Глава 6. Серый кардинал
Terra caelum, военный лагерь «Стания».
Декабрь 2018 года
– Александр, вы простудитесь, – Севиль подошла к нему и робко протянула плед.
Алекс встрепенулся и удивленно посмотрел на нее – впрочем, как и всегда, ловя мимолетную мысль, что Севиль по ошибке оказалась рядом с ним, да и вообще в этом мире. Слишком светлая, непорочная, правильная. Все в ней было слишком… слишком не таким, как надо, чтобы жить на этой земле.
– Спасибо, ты хорошая, – Алекс натянуто улыбнулся и, развернув плед, небрежно набросил на плечи. – И не надо выкать.
И без того яркие от веснушек щеки девушки вспыхнули. Потупив взгляд, она опустилась на колени рядом с ним и плотнее запахнула пальто.
Они сидели на краю обрыва: за спиной – лиственный лес, отделявший их от лагеря; впереди, под свисающими ногами Алекса, – мелкая речушка. Сюда редко кто приходил, разве что звери. Севиль призналась, что пару раз видела оленя и часто слышала волчий вой, но Али Ши не уставал распинаться, что звуки издавали тараначи. Декабрь наступил, однако снега совсем не было. Их окружала лишь пожухлая трава, как поздней осенью.
– А что… что это? – Севиль указала пальцем на место за его левым ухом, и Алекс дернул головой.
– Да так… одно воспоминание, – отмахнулся он и машинально потер кожу костяшками пальцев: татуировка из двух звезд проглядывала за мочкой уха. Людям, не видевшим толком настоящего неба, никогда не понять, что это значило для него. – Зачем ты ходишь за мной? Ребята пустят слухи.

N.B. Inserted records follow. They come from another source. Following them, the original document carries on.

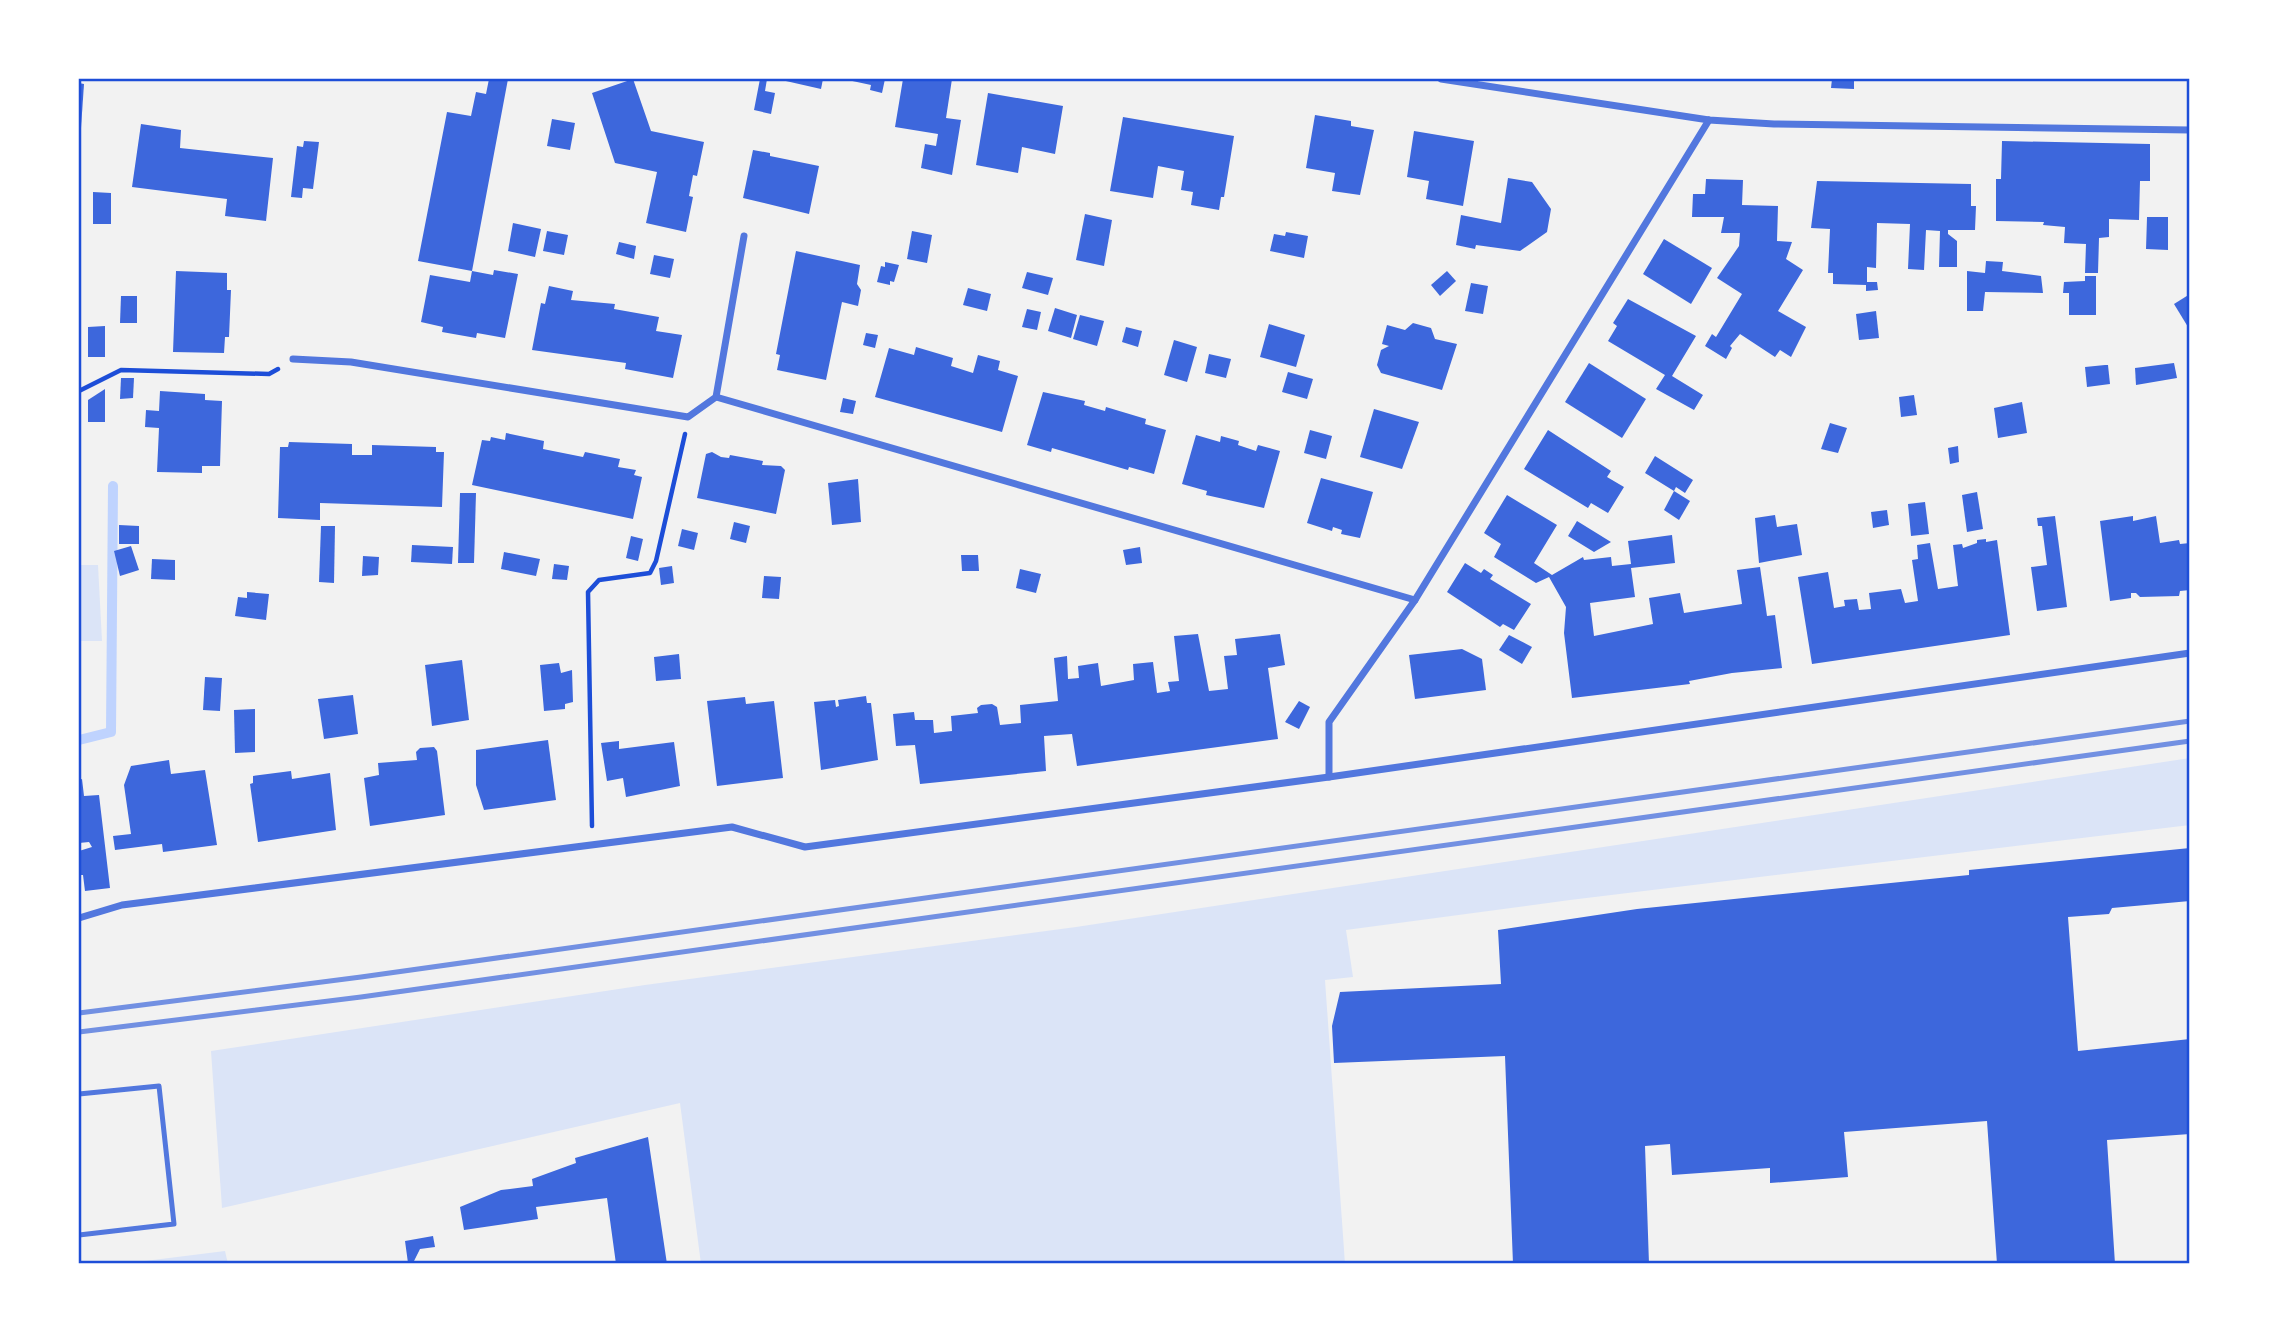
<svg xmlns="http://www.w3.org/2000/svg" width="2269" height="1343" viewBox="0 0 2269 1343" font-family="Figtree,sans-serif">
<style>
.green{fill:#dbe4f7}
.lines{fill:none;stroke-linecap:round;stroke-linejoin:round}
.stream{stroke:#bfd3fe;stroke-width:10}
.building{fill:#3d67dc}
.path{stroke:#1d4ed8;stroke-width:4.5}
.service{stroke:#5277de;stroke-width:5}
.minor{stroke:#5277de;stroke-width:7}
.rail{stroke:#7290e2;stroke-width:5}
.neatline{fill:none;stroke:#1d4ed8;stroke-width:2.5}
</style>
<rect width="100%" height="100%" fill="#f2f2f2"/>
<g class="green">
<path d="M79,565H98L102,641H79Z"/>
<path d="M2190,758V825L1570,900L1346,930L1353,977L1325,980L1345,1264H701L680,1103L222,1208L211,1051L645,985L1076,927Z"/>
<path d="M225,1251L228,1264H121Z"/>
</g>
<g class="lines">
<path class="stream" d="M79,740L111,732L113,486"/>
</g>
<g class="building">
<path d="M489,79H508L472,271L418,261L447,112L471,116L476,92L486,94Z"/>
<path d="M633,79L651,131L704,142L697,176L693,175L689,196L693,197L686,232L646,223L657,172L615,163L592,93Z"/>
<path d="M760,79H767L765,91L775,93L771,114L754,110Z"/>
<path d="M777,79H823L821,89Z"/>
<path d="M843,79H885L882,93L870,90L871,85Z"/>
<path d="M903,79H952L946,118L961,120L952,175L921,168L925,144L936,146L938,134L895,127Z"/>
<path d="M1832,79H1854V89L1831,88Z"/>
<path d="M79,83L84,84L81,128H79Z"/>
<path d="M988,93L1063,106L1055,154L1022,147L1018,173L976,165Z"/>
<path d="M1315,115L1351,121V126L1374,130L1360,195L1332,191L1335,173L1306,168Z"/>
<path d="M1123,117L1234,136L1224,197H1221L1219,210L1191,205L1193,192L1181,190L1184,171L1158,166L1153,198L1110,191Z"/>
<path d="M552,119L575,123L570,150L547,146Z"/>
<path d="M141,124L181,130L180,148L273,158L266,221L225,216L227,199L132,187Z"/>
<path d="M1414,131L1474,141L1463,206L1426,199L1429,181L1407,177Z"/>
<path d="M304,141L319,142L313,189L303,188L302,198L291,197L297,146L303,147Z"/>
<path d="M2002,141L2150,144V181H2140L2139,220L2109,219V237L2099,238L2098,273H2085L2086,244L2064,243L2065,227L2043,225L2044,222L1996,221V179H2001Z"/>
<path d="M753,150L770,153V156L819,166L809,214L743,198Z"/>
<path d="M1508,178L1532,182L1551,209L1547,232L1520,251L1476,245L1475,249L1456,245L1461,215L1501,223Z"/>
<path d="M1706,179L1743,180L1742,205L1778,206L1777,241L1792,242L1786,259L1803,270L1778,311L1806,327L1791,357L1780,350L1775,357L1740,334L1730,346L1732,348L1726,359L1705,346L1712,334L1716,337L1742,294L1717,278L1739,246L1740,233H1721L1724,217H1692L1693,194H1705Z"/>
<path d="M1817,181L1971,184V206H1976L1975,230H1948V234L1957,241V267H1939L1940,231L1926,230L1924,270L1908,269L1910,224L1877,223L1876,268L1867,267V282H1877L1878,290L1866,291V285L1833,284V273H1828L1830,229L1811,228Z"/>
<path d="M93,192L111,193V224H93Z"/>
<path d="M1085,214L1112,220L1104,266L1076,260Z"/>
<path d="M2147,217H2168V250L2146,249Z"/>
<path d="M513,223L541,229L535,257L508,251Z"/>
<path d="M547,231L568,235L564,255L543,251Z"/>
<path d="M912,231L932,235L927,263L907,259Z"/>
<path d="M1286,232L1308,236L1304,258L1270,251L1274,234L1285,236Z"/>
<path d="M1664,239L1712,268L1691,304L1643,274Z"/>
<path d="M619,242L636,246L634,259L616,254Z"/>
<path d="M796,251L860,265L857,284L861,290L858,306L842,302L826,380L777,370L780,355L776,354Z"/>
<path d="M654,255L674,259L670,278L650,274Z"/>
<path d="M1986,261L2003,262L2002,271L2041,276L2043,293L1985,292L1983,311H1967V271L1985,273Z"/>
<path d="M885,262L899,265L894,282L890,281V285L877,282L881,266L885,267Z"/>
<path d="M494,270L518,274L505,338L477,333L476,338L442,332L443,327L421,322L430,275L470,282L472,271L493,275Z"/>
<path d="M176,271L227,273V290H231L229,337H225L224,353L173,352Z"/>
<path d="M1447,271L1456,281L1440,296L1431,285Z"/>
<path d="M1027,272L1053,278L1048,295L1022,288Z"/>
<path d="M2085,276H2096V315H2069V293H2063L2064,282L2085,281Z"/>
<path d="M1471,283L1488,286L1483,314L1465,311Z"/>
<path d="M549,286L573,291L571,300L615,304L614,309L659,317L656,331L682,335L673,378L625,369L626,363L532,350L541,303L545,304Z"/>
<path d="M968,288L991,294L987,311L963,305Z"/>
<path d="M2190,294V324L2188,327L2174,304Z"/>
<path d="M121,296H137V323H120Z"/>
<path d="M1628,299L1696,336L1672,376L1703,395L1694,410L1656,389L1665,375L1608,341L1617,326L1613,323Z"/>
<path d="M1055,308L1077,315L1071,338L1048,331Z"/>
<path d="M1027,309L1041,312L1037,330L1022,327Z"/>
<path d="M1876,311L1879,338L1859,340L1856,314Z"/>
<path d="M1080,315L1104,321L1097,346L1073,339Z"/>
<path d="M1413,323L1431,328L1435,339L1457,344L1442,390L1381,373L1377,365L1381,350L1389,346L1382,344L1387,325L1405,330Z"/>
<path d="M1269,324L1305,335L1296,367L1260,357Z"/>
<path d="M105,326V357H88V327Z"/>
<path d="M1126,327L1142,331L1138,347L1122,342Z"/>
<path d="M866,333L878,335L875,348L863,345Z"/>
<path d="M1174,340L1197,347L1187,382L1164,375Z"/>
<path d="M916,347L953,358L951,366L973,373L978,355L1000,361L998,370L1018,376L1002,432L875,397L889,348L914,355Z"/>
<path d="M1209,354L1231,359L1226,378L1205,373Z"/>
<path d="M1589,363L1646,399L1622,438L1565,402Z"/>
<path d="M2174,363L2177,378L2136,385L2135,368Z"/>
<path d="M2105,365H2108L2110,384L2087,387L2085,367Z"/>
<path d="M1288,372L1313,379L1307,399L1282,392Z"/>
<path d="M121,378H134L133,398L120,399Z"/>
<path d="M105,389V422H88V400Z"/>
<path d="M160,391L205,394V400L222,401L220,466H202V473L157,472L159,428L145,427L146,410L159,411Z"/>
<path d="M1043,392L1085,401L1084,405L1105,411L1106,407L1146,419L1145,424L1166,430L1154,474L1129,467L1128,470L1052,448L1051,452L1027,445Z"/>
<path d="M1914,395L1917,415L1901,417L1899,397Z"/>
<path d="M843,398L856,401L853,414L840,412Z"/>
<path d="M2022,402L2027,433L1998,438L1994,408Z"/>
<path d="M1374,409L1419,422L1402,469L1360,457Z"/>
<path d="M1830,423L1847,428L1838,453L1821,449Z"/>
<path d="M1310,430L1332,436L1326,459L1304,453Z"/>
<path d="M1548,430L1611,471L1607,477L1624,487L1608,513L1591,503L1588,508L1524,469Z"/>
<path d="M506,433L544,441L543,449L583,457L585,452L620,459L618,467L636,470L634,475L642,477L633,519L472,485L482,440L490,441L491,437L505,440Z"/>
<path d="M1196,435L1220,442L1221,436L1239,441L1238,445L1256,451L1258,445L1280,451L1264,508L1206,495L1207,491L1182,484Z"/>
<path d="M289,442L352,444V455H372V445L436,447V452H444L442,507L320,503V520L278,518L280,447H288Z"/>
<path d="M1958,446L1959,462L1950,464L1948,448Z"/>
<path d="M712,452L721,457L729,458L730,455L763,461L762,465L781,466L785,470L776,514L697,498L706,454Z"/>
<path d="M1655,456L1693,480L1685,493L1676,487L1674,491L1645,473Z"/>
<path d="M1321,478L1373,492L1360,538L1341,534L1342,530L1333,527L1332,531L1307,523Z"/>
<path d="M858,479L861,522L832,525L828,483Z"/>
<path d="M1674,491L1690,501L1679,520L1664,510Z"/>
<path d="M1977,492L1983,529L1967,532L1962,495Z"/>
<path d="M460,493H476L474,563H458Z"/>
<path d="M1507,495L1557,525L1534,563L1552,575L1583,557L1584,560L1611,557L1612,566L1631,564L1628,541L1672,535L1675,563L1631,568L1635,597L1590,603L1594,636L1653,624L1649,598L1680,593L1684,613L1742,604L1737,570L1760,567L1767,616L1775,615L1782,668L1732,673L1689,681L1690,684L1572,698L1564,633L1566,607L1549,577L1536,583L1494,557L1501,544L1484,533Z"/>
<path d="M1925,502L1929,534L1911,536L1908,504Z"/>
<path d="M1887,510L1889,525L1873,528L1871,512Z"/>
<path d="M1775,515L1777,527L1797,524L1802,555L1759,563L1755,518Z"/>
<path d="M2055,516L2067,607L2037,611L2031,567L2047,565L2042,526H2038L2037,518Z"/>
<path d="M2133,516V521L2156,516L2160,543L2179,540L2180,544L2190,543V590L2180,591L2179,596L2140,597L2136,593H2131V598L2110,601L2100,521Z"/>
<path d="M1577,521L1611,542L1594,552L1568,536Z"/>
<path d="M734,522L750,526L746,543L730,539Z"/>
<path d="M119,525L139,526V544H119Z"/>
<path d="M321,526H335L334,583L319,582Z"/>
<path d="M682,529L698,533L694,550L678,546Z"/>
<path d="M631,536L643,539L638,561L626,558Z"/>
<path d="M1986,539V542L1997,540L2010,635L1812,664L1798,577L1828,572L1834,608L1845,606L1844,600L1857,599L1859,610L1871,609L1869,593L1901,589L1905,603L1918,601L1912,560L1918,559L1917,545L1930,543L1938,589L1958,586L1953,545L1962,544L1963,548L1977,543V540Z"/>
<path d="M412,545L453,547L452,564L411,562Z"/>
<path d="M131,546L139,570L120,576L114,551Z"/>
<path d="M1140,547L1142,563L1126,565L1123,550Z"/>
<path d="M504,552L540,559L536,576L501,569Z"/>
<path d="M961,555H978L979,571H962Z"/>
<path d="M363,556L379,557L378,575L362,576Z"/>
<path d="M152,559L175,560V580L151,579Z"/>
<path d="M1465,563L1481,573L1484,569L1493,575L1490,579L1531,604L1514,630L1503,624L1500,627L1447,592Z"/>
<path d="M554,564L569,566L567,580L552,579Z"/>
<path d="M672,566L674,583L661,585L659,568Z"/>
<path d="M1020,569L1041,574L1036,593L1016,588Z"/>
<path d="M764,576L781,577L779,599L762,598Z"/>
<path d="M247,592L269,594L266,620L235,616L238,597L247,598Z"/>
<path d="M1198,634L1209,691L1228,689L1224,656L1237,655L1235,639L1280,634L1285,665L1268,668L1278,739L1077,766L1072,734L1044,736L1046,771L920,784L915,745L896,746L893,714L914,712L915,720H933L934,733L952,731L951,716L978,713L977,708L981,705L992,704L997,707L1000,725L1021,723L1020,705L1058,701L1054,658L1067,656L1068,679L1079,678L1078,666L1098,663L1101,686L1134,680L1133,664L1153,662L1157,693L1170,691L1168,682L1179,681L1174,636Z"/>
<path d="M1509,635L1532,647L1522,664L1499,650Z"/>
<path d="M1462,649L1482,659L1486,690L1415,699L1409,655Z"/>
<path d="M679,654L681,679L656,681L654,657Z"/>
<path d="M462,660L469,720L432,726L425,665Z"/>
<path d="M559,663L561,673L572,670L573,702L565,704V709L544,711L540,665Z"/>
<path d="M205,677L222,678L220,711L203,710Z"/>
<path d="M353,695L358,734L324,739L318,699Z"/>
<path d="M866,696L867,703H871L878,760L821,770L814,702L835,700L836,707L839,706L838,700Z"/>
<path d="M745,697L746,704L774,701L783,778L717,786L707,701Z"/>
<path d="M1299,701L1310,707L1299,729L1285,722Z"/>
<path d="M255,709V752L235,753L234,710Z"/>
<path d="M548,740L556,800L484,810L476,785V750Z"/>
<path d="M619,741V749L674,742L680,786L626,797L623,778L607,781L601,743Z"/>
<path d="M434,747L437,751L445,815L370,826L364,778L379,775L378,763L417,760L416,752L420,748Z"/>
<path d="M169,760L171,774L205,770L217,845L163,852L162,844L115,850L113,836L131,834L124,785L131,766Z"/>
<path d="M291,771L292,779L330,773L336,830L258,842L250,784L253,783V776Z"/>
<path d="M82,779L84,796L99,795L110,888L85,891L83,875H79V851L92,847L89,842L79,843V780Z"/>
<path d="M2190,848V901L2112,908L2109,914L2068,917L2078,1051L2190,1039V1134L2107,1140L2115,1264H1997L1987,1121L1844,1132L1848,1177L1770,1183V1168L1672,1175L1670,1144L1645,1146L1649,1264H1513L1505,1056L1334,1063L1332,1026L1340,992L1501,984L1498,930L1637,909L1969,875V870Z"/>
<path d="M648,1137L667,1264H616L607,1198L536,1207L538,1219L464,1230L460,1207L501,1190L533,1186L532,1179L576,1163L575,1158Z"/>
<path d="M433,1236L435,1247L420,1249L413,1263H408L405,1241Z"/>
</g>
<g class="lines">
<g class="path">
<path d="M79,391L121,370L269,374L278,369"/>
<path d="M592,826L588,592L599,580L650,573L656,561L685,434"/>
</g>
<path class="service" d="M79,1094L159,1086L174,1224L79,1235"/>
<g class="minor">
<path d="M1441,79L1709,120L1774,124L2190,130"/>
<path d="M293,359L351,362L688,417L716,397L744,236"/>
<path d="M716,397L1415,600"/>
<path d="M1329,777V722L1415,600L1709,120"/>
<path d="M79,918L122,905L732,827L805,847L1329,777L2190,653"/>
</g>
<g class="rail">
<path d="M79,1013L361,977L2190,721"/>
<path d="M79,1032L361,997L2190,741"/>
</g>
</g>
<rect width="2269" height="1343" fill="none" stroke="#ffffff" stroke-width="161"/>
<rect x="80" y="80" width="2108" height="1182" class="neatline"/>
</svg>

– Не знаю, просто с тобой спокойно, – не задумываясь, ответила Севиль и покраснела пуще прежнего. – Мне все равно, что думают другие. И я… я бы хотела… – девушка запнулась и нахмурилась. – У меня есть просьба. Наверное, это прозвучит странно, но… когда ты вернешься домой… мог бы ты… мог бы… забрать меня с собой?
Алекс вскинул брови.
– В качестве кого?
– Прислуги, помощницы для твоей сестры или еще кого, неважно! – с жаром выпалила Севиль. Ее глаза загорелись, и она на коленях повернулась к Алексу. От ветра огненные пряди волос танцевали на голове, как языки пламени. – Я устала от этого места и мечтаю выбраться в столицу! Мне здесь плохо, правда. И я очень хороший работник, никакими делами не брезгую. Получится ведь, да?
Алекс рассмеялся, впечатленный ее энтузиазмом.